[Extracted page text data]
++++++

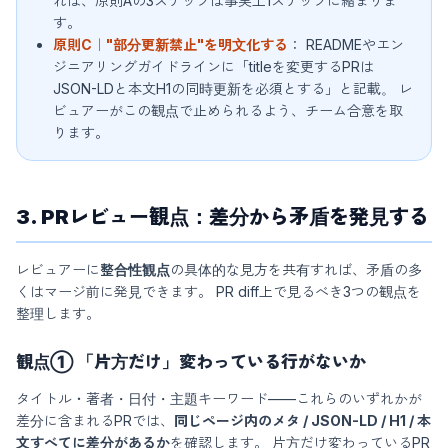
れば、原則Aの3ステップは事実上1ステップに縮まりま
す。
原則C｜"部分更新禁止"を明文化する
： READMEやエン
ジニアリングガイドラインに「titleを変更するPRは
JSON-LDと本文H1の同時更新を必須とする」と記載。 レ
ビュアーがこの観点で止められるよう、チーム合意を取
ります。
3. PRレビュー観点：差分から矛盾を発見する
レビュアーに
整合性観点
の具体的な見方を共有すれば、矛盾の多
くはマージ前に発見できます。 PR diff上で見るべき3つの観点を
整理します。
観点① 「片方だけ」変わっている行がないか
タイトル・著者・日付・主題キーワード——これらのいずれかが
差分に含まれるPRでは、
同じページ内のメタ / JSON-LD / H1 / 本
文すべてに差分があるか
を確認します。 片方だけ変わっているPR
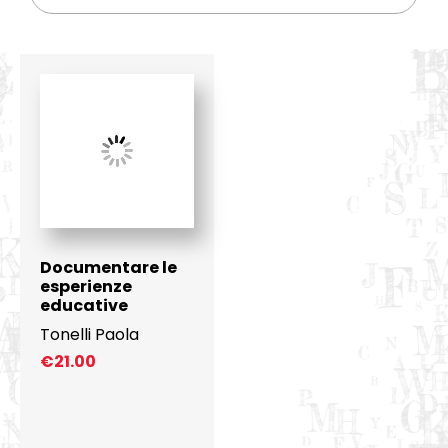
Documentare le
esperienze
educative
Tonelli Paola
€
21.00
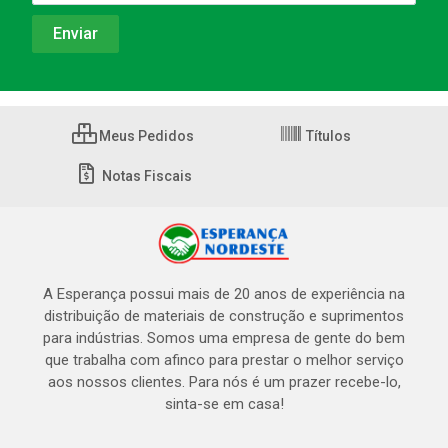
Meus Pedidos
Títulos
Notas Fiscais
A Esperança possui mais de 20 anos de experiência na
distribuição de materiais de construção e suprimentos
para indústrias. Somos uma empresa de gente do bem
que trabalha com afinco para prestar o melhor serviço
aos nossos clientes. Para nós é um prazer recebe-lo,
sinta-se em casa!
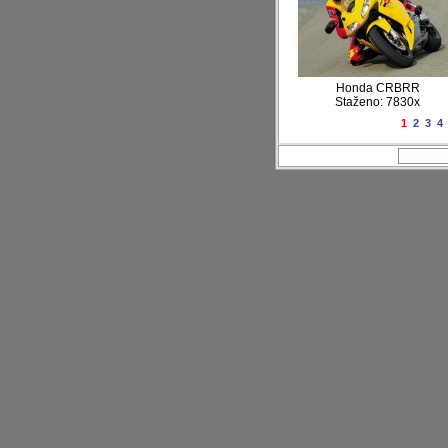
Honda CRBRR
Staženo: 7830x
1
2
3
4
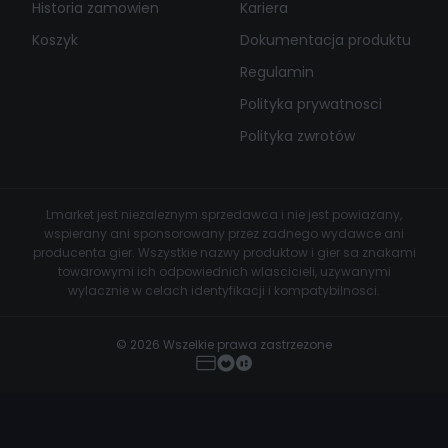
Historia zamowien
Kariera
Koszyk
Dokumentacja produktu
Regulamin
Polityka prywatnosci
Polityka zwrotów
Lmarket jest niezaleznym sprzedawca i nie jest powiazany,
wspierany ani sponsorowany przez zadnego wydawce ani
producenta gier. Wszystkie nazwy produktow i gier sa znakami
towarowymi ich odpowiednich wlascicieli, uzywanymi
wylacznie w celach identyfikacji i kompatybilnosci.
© 2026 Wszelkie prawa zastrzezone
Eulen - FiveM Lua Executor
Kup teraz
€99.99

++++++

Exercise goal →
In the entries above, find the line containing "para indústrias. Somos" and the line containing "Lmarket jest niezaleznym", then copy both and every line between them exactly, without any picture.

Answer to the problem →
para indústrias. Somos uma empresa de gente do bem
que trabalha com afinco para prestar o melhor serviço
aos nossos clientes. Para nós é um prazer recebe-lo,
sinta-se em casa!
Honda CRBRR
Staženo: 7830x
1
2
3
4
Historia zamowien
Kariera
Koszyk
Dokumentacja produktu
Regulamin
Polityka prywatnosci
Polityka zwrotów
Lmarket jest niezaleznym sprzedawca i nie jest powiazany,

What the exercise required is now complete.